(Collected data entries)
######

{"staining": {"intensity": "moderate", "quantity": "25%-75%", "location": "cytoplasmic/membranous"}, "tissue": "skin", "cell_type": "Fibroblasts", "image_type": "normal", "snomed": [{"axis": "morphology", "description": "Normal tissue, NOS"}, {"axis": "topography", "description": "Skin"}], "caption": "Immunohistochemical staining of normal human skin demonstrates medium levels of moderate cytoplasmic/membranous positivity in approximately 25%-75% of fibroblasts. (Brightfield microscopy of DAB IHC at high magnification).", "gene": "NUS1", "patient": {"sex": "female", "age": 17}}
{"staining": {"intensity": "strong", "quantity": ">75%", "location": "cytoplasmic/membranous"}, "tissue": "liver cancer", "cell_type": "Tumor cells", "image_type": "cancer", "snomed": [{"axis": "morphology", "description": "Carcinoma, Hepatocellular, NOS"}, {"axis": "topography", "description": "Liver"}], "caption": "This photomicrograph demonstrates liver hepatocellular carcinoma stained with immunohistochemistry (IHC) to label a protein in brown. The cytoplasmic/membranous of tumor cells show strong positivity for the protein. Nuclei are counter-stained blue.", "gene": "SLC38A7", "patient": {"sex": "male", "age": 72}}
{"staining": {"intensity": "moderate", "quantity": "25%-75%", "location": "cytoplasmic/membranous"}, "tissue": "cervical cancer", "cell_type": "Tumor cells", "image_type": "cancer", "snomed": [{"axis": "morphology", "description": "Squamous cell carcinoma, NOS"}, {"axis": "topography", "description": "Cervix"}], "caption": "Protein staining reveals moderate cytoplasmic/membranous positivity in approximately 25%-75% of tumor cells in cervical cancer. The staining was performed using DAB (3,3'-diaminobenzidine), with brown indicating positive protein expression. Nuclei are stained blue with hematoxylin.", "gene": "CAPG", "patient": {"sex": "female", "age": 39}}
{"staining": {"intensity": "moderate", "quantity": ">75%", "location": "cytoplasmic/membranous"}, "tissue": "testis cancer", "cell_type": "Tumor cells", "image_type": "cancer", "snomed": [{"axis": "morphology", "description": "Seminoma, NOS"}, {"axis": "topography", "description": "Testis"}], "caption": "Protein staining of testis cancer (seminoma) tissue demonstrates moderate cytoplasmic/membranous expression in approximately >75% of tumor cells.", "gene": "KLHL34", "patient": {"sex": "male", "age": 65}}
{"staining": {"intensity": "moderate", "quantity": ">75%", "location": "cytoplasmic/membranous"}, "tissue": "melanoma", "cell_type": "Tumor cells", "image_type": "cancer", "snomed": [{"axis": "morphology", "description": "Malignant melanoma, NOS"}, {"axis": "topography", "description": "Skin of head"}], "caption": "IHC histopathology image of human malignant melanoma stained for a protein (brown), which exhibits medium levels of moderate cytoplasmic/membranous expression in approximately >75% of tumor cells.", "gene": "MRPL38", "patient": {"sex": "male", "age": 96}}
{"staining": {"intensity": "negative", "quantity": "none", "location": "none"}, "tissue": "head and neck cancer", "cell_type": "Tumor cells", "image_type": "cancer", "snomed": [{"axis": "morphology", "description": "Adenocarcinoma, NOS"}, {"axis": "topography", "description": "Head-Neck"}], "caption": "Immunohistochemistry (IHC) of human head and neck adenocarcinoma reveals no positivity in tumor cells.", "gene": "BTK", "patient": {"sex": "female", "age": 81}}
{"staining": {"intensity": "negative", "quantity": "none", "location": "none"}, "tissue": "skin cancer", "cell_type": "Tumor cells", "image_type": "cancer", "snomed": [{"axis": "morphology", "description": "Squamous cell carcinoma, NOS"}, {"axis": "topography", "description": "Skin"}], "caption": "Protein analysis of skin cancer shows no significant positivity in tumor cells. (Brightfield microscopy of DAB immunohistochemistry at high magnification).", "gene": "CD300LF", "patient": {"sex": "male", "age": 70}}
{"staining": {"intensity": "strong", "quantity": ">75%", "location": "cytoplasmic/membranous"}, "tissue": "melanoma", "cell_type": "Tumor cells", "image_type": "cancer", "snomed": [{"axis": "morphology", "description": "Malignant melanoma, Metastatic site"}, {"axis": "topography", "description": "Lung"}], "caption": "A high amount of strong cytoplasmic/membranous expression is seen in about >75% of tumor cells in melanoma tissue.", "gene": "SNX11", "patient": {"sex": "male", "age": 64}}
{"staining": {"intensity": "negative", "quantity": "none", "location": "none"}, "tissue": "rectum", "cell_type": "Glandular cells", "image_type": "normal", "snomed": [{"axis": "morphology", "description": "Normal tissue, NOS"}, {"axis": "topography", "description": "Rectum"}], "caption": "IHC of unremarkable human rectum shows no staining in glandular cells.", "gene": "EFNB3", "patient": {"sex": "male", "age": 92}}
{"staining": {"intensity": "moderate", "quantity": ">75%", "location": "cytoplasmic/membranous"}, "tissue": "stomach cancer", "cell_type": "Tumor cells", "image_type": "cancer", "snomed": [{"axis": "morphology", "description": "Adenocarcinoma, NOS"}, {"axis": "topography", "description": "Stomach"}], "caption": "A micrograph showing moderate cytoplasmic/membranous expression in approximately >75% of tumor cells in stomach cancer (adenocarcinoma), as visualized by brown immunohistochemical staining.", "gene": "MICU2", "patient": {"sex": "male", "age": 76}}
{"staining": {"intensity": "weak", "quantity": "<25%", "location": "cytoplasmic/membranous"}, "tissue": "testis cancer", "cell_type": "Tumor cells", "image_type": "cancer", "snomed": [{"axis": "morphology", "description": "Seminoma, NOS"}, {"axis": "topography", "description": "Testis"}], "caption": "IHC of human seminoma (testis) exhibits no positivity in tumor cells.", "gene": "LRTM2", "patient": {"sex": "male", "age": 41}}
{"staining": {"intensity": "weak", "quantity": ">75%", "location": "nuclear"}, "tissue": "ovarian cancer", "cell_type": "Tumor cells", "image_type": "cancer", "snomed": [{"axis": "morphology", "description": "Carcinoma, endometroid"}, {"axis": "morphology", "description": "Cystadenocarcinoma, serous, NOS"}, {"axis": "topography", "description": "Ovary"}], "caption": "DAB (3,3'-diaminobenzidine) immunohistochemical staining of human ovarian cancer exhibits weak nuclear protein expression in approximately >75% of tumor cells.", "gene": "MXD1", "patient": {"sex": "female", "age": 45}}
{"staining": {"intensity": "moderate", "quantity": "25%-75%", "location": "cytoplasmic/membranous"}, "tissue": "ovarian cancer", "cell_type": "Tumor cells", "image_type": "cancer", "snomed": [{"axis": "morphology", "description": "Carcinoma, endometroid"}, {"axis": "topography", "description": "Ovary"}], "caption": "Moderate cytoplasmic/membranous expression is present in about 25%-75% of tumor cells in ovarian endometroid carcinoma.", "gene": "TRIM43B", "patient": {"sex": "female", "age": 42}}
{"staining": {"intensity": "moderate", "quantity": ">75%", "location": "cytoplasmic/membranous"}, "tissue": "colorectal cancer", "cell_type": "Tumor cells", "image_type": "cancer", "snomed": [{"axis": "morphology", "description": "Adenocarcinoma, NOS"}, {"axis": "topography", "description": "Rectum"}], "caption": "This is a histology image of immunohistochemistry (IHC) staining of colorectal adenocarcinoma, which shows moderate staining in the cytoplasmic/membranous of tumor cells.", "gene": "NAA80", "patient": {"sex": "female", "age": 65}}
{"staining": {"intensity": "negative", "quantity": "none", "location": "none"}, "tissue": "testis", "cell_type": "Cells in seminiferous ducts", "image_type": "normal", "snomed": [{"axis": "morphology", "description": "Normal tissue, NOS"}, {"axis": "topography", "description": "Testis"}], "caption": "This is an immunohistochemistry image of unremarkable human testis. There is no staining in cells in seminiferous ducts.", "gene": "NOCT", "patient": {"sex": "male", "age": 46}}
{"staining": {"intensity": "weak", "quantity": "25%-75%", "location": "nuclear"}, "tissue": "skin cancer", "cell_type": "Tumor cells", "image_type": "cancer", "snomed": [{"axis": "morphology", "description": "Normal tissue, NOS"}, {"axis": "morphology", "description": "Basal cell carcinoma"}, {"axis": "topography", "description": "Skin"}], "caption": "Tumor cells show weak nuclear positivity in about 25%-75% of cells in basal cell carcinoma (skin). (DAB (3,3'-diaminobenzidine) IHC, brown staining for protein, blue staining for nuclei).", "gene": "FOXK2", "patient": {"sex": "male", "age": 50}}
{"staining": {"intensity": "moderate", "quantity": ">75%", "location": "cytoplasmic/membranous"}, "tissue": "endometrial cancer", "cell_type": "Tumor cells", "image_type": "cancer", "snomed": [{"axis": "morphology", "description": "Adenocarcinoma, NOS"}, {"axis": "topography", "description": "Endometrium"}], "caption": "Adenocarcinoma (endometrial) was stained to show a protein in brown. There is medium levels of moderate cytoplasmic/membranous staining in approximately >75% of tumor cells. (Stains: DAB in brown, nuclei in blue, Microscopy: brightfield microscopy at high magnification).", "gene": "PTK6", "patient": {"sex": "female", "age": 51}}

######

__EXERCISE REQUIREMENTS__.
Look above and repeat, character for character, the lines from the first one to the line with "staining reveals moderate", counting both.

__RESPONSE TO THIS EXERCISE__.
{"staining": {"intensity": "moderate", "quantity": "25%-75%", "location": "cytoplasmic/membranous"}, "tissue": "skin", "cell_type": "Fibroblasts", "image_type": "normal", "snomed": [{"axis": "morphology", "description": "Normal tissue, NOS"}, {"axis": "topography", "description": "Skin"}], "caption": "Immunohistochemical staining of normal human skin demonstrates medium levels of moderate cytoplasmic/membranous positivity in approximately 25%-75% of fibroblasts. (Brightfield microscopy of DAB IHC at high magnification).", "gene": "NUS1", "patient": {"sex": "female", "age": 17}}
{"staining": {"intensity": "strong", "quantity": ">75%", "location": "cytoplasmic/membranous"}, "tissue": "liver cancer", "cell_type": "Tumor cells", "image_type": "cancer", "snomed": [{"axis": "morphology", "description": "Carcinoma, Hepatocellular, NOS"}, {"axis": "topography", "description": "Liver"}], "caption": "This photomicrograph demonstrates liver hepatocellular carcinoma stained with immunohistochemistry (IHC) to label a protein in brown. The cytoplasmic/membranous of tumor cells show strong positivity for the protein. Nuclei are counter-stained blue.", "gene": "SLC38A7", "patient": {"sex": "male", "age": 72}}
{"staining": {"intensity": "moderate", "quantity": "25%-75%", "location": "cytoplasmic/membranous"}, "tissue": "cervical cancer", "cell_type": "Tumor cells", "image_type": "cancer", "snomed": [{"axis": "morphology", "description": "Squamous cell carcinoma, NOS"}, {"axis": "topography", "description": "Cervix"}], "caption": "Protein staining reveals moderate cytoplasmic/membranous positivity in approximately 25%-75% of tumor cells in cervical cancer. The staining was performed using DAB (3,3'-diaminobenzidine), with brown indicating positive protein expression. Nuclei are stained blue with hematoxylin.", "gene": "CAPG", "patient": {"sex": "female", "age": 39}}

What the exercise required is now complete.